# Leetcode 题解 - 图

# 二分图

如果可以用两种颜色对图中的节点进行着色,并且保证相邻的节点颜色不同,那么这个图就是二分图。

# 1. 判断是否为二分图

785. Is Graph Bipartite? (Medium)

Leetcode (opens new window) / 力扣 (opens new window)

Input: [[1,3], [0,2], [1,3], [0,2]]
Output: true
Explanation:
The graph looks like this:
0----1
|    |
|    |
3----2
We can divide the vertices into two groups: {0, 2} and {1, 3}.
Example 2:
Input: [[1,2,3], [0,2], [0,1,3], [0,2]]
Output: false
Explanation:
The graph looks like this:
0----1
| \  |
|  \ |
3----2
We cannot find a way to divide the set of nodes into two independent subsets.
public boolean isBipartite(int[][] graph) {
    int[] colors = new int[graph.length];
    Arrays.fill(colors, -1);
    for (int i = 0; i < graph.length; i++) {  // 处理图不是连通的情况
        if (colors[i] == -1 && !isBipartite(i, 0, colors, graph)) {
            return false;
        }
    }
    return true;
}

private boolean isBipartite(int curNode, int curColor, int[] colors, int[][] graph) {
    if (colors[curNode] != -1) {
        return colors[curNode] == curColor;
    }
    colors[curNode] = curColor;
    for (int nextNode : graph[curNode]) {
        if (!isBipartite(nextNode, 1 - curColor, colors, graph)) {
            return false;
        }
    }
    return true;
}

# 拓扑排序

常用于在具有先序关系的任务规划中。

# 1. 课程安排的合法性

207. Course Schedule (Medium)

Leetcode (opens new window) / 力扣 (opens new window)

2, [[1,0]]
return true
2, [[1,0],[0,1]]
return false

题目描述:一个课程可能会先修课程,判断给定的先修课程规定是否合法。

本题不需要使用拓扑排序,只需要检测有向图是否存在环即可。

(可用数据):
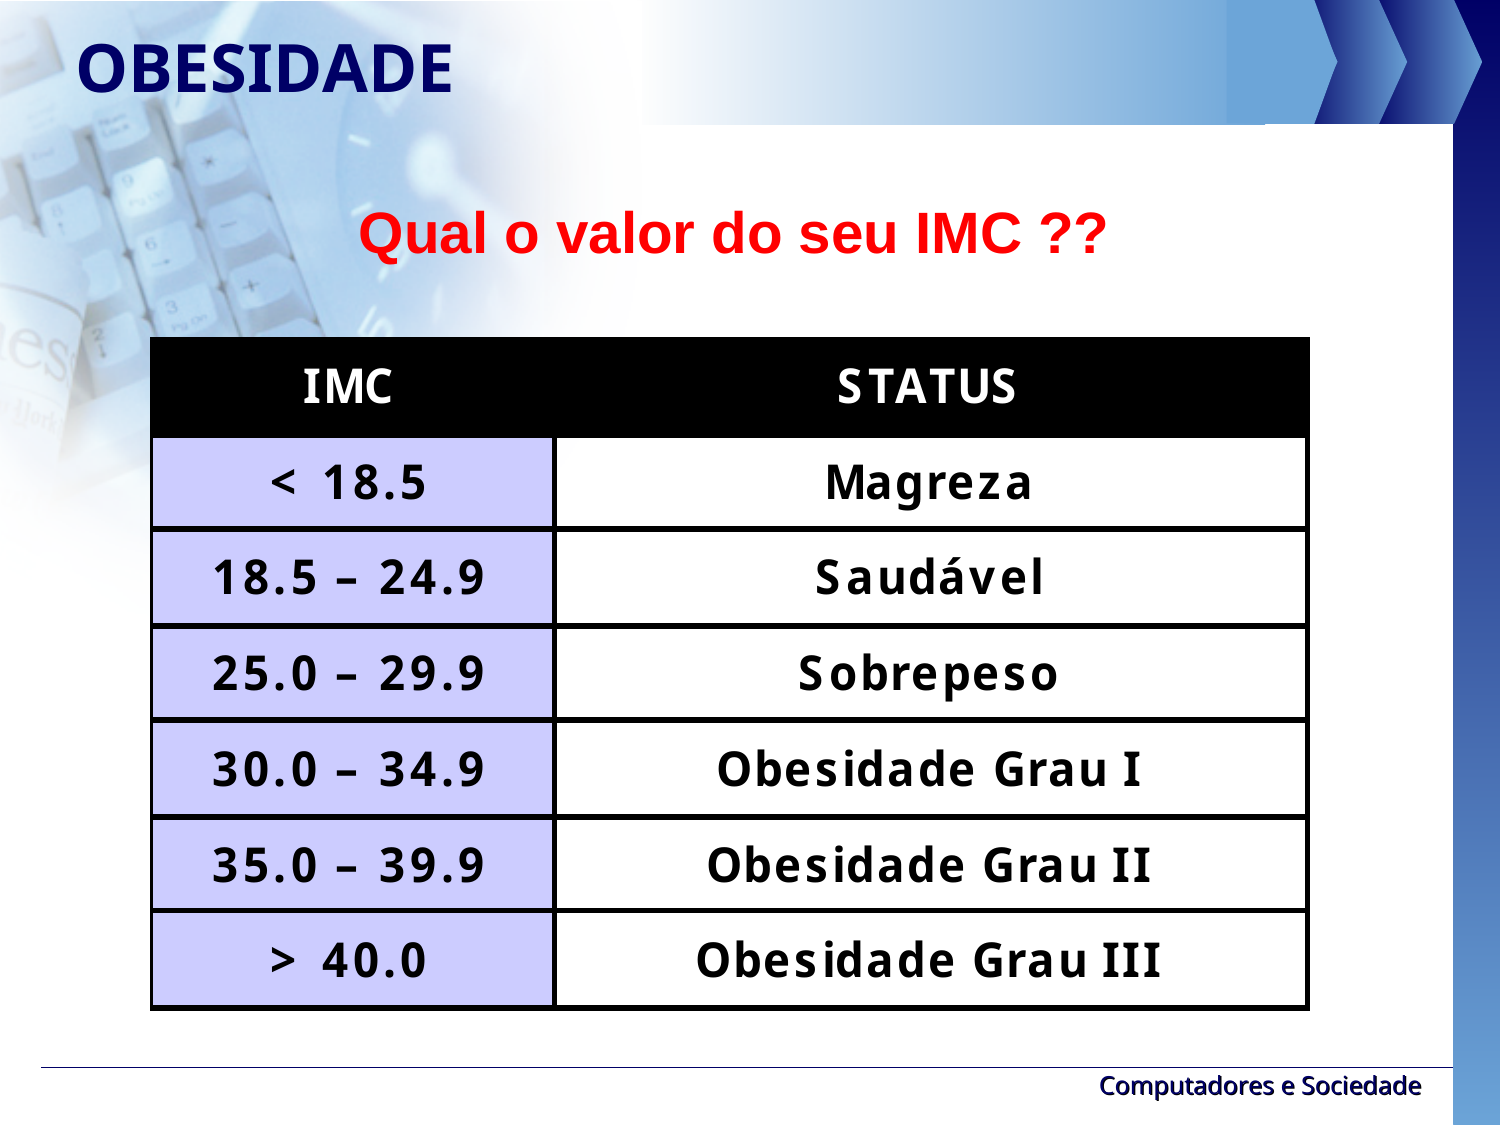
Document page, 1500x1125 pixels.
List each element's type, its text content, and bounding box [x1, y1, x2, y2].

(待做事项):
[A] 用两句话概括这篇题解的内容。
[B] 把这篇题解从“207. Course Schedule”一直到“本题不需要使用拓扑排序,只需要检测有向图是否存在环即可。”的部分一字不差地照抄下来。

(参考答案):
[A] 这篇题解先讲二分图:能用两种颜色给图中节点着色,并保证相邻节点颜色不同,这样的图就是二分图,并给出了判断是否为二分图的题目和代码。接着讲拓扑排序常用于有先序关系的任务规划,并指出课程安排合法性这道题不需要拓扑排序,只要检测有向图是否存在环就行。

[B]
207. Course Schedule (Medium)

Leetcode (opens new window) / 力扣 (opens new window)

2, [[1,0]]
return true
2, [[1,0],[0,1]]
return false

题目描述:一个课程可能会先修课程,判断给定的先修课程规定是否合法。

本题不需要使用拓扑排序,只需要检测有向图是否存在环即可。